Foomer Official – Pakaian bekas atau thrifting kini menjadi tren di kalangan banyak orang. Namun, tahukah Anda bahwa baju bekas yang tidak dicuci dengan benar bisa menyimpan banyak mikroorganisme berbahaya? Dokter spesialis kulit dr. Fitria Agustina mengingatkan bahwa baju bekas dapat mengandung keringat, jamur, bakteri, bahkan residu bahan kimia dari pemilik sebelumnya. Tanpa pembersihan yang tepat, mikroorganisme ini bisa bertahan di serat kain dan menyebabkan gangguan kulit jika langsung dipakai.
Risiko Gatal dan Infeksi Kulit
Salah satu dampak dari memakai baju thrifting yang tidak dicuci adalah munculnya gatal, ruam, atau bahkan infeksi kulit. Jamur yang dapat bertahan di serat kain baju bekas, terutama dalam kondisi lembap, berpotensi menyebabkan infeksi seperti kurap. Selain itu, tungau penyebab skabies atau kudis juga bisa berpindah melalui pakaian bekas yang terkontaminasi. Bakteri ringan juga dapat berkembang meski lebih jarang, menyebabkan rasa tidak nyaman pada kulit.
“Baca Juga : Virus Nipah Masih Mengancam, Cara Mengurangi Risiko Penularannya”

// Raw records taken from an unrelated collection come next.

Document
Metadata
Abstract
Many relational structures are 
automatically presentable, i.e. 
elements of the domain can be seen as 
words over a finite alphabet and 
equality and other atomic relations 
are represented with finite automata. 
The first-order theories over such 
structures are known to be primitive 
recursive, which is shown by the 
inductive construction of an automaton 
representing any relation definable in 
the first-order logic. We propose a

Daya Tahan Mikroorganisme di Pakaian Bekas
Mikroorganisme seperti jamur, tungau, dan kutu memiliki daya tahan yang berbeda di pakaian bekas. Jamur dapat bertahan berhari-hari, bahkan berminggu-minggu, sementara tungau penyebab skabies bisa bertahan selama dua hingga tiga hari. Jika pakaian bekas tersebut tidak dicuci dengan baik, mikroorganisme ini akan tetap hidup dan berisiko menginfeksi kulit saat pakaian dipakai.
Gejala Awal Gangguan Kulit dari Pakaian Thrifting
Jika Anda merasa gatal atau muncul ruam setelah memakai baju thrifting, itu bisa menjadi tanda awal adanya gangguan kulit. Gejala yang perlu diwaspadai antara lain gatal yang menetap, ruam, bentol kecil, atau bercak melingkar pada kulit. Jika keluhan ini tidak segera hilang atau malah semakin meluas, sebaiknya segera konsultasikan ke dokter spesialis kulit agar bisa mendapatkan perawatan yang tepat.
Pentingnya Mencuci Baju Thrifting Sebelum Digunakan
Mencuci pakaian bekas sebelum dipakai bukanlah hal yang bisa dianggap sepele. Dokter Fitria menyarankan untuk selalu mencuci pakaian thrifting dengan sabun yang tepat dan air panas jika memungkinkan. Ini akan membantu menghilangkan bakteri, jamur, dan tungau yang mungkin tertinggal. Mencuci pakaian juga penting untuk mengurangi risiko iritasi atau reaksi alergi yang bisa terjadi pada kulit sensitif.
Cara Mencegah Risiko Penyakit Kulit dari Pakaian Bekas
Untuk mencegah gangguan kulit akibat baju thrifting, pastikan untuk selalu mencuci pakaian bekas sebelum digunakan. Selain itu, pilihlah baju thrifting yang berasal dari toko atau penjual yang terpercaya, di mana kebersihan dan pengolahan pakaian lebih terjaga. Jika kulit Anda sudah mulai menunjukkan gejala iritasi, segera hentikan penggunaan pakaian tersebut dan konsultasikan ke dokter untuk penanganan lebih lanjut.
Perawatan Kulit Setelah Menggunakan Pakaian Thrifting
Jika Anda mengalami iritasi kulit setelah memakai pakaian thrifting, beberapa perawatan sederhana bisa dilakukan. Gunakan krim kalamin atau salep anti-gatal untuk meredakan rasa gatal, dan hindari menggaruk kulit yang terinfeksi. Pastikan juga untuk menjaga kelembapan kulit dengan lotion atau pelembap agar proses penyembuhan berjalan lebih cepat.